The use table describes the use of products as intermediate consumption and final uses, as well as the incomes generated in the production process. The use table comprises three sections: the table of intermediate consumption, the table of final uses, and the table of value added. Table 2 presents a summary view of the use table.

Use table at purchasers’ prices for 2014 in billions of dollars at purchasers’ prices

Description for Figure 1

The use table describes the use of products as intermediate consumption and final uses, as well as the incomes generated in the production process. The use table comprises three sections: intermediate consumption, final uses, and value added.

The intermediate consumption table presents industries across columns and products across rows. Each industry (columns 1-15) shows the use of products (rows 1-17) for intermediate consumption (products used by an industry in the production of other products). The value added table has industries across columns and the incomes generated in the production process (rows 18-24) as rows. Gross value added at basic prices by industry (row 25) can be derived as the sum of the rows in the value added table.
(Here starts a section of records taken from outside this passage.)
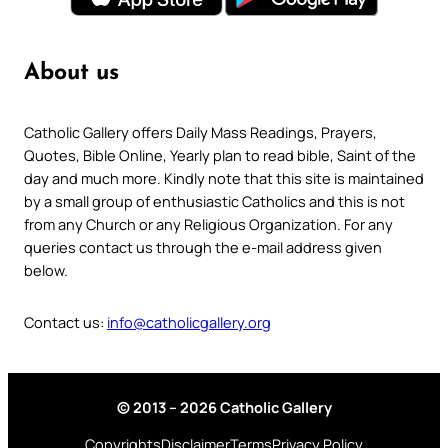
About us
Catholic Gallery offers Daily Mass Readings, Prayers,
Quotes, Bible Online, Yearly plan to read bible, Saint of the
day and much more. Kindly note that this site is maintained
by a small group of enthusiastic Catholics and this is not
from any Church or any Religious Organization. For any
queries contact us through the e-mail address given
below.
Contact us:
info@catholicgallery.org
© 2013 – 2026 Catholic Gallery
Copyrights
Disclaimer
Terms
Privacy Policy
An industry’s output is always equal to the sum of its intermediate consumption net of subsidies on products, and gross value added. For example, the output of the manufacturing industry is $669 billion. The manufacturing industry uses $482 billion of products as intermediate consumption to produce this output. The difference between total output and intermediate consumption net of subsidies on products (-$686 million) is equal to gross value added ($188 billion).

The final uses table (columns 16-22) presents final demand categories across columns and products across rows. Products consumed for final use are shown by categories of final demand. For example, of the total supply of $1,508 billion of manufacturing products 24% ($363 billion) was exported while $527 billion went to other categories of final demand including household consumption and capital formation.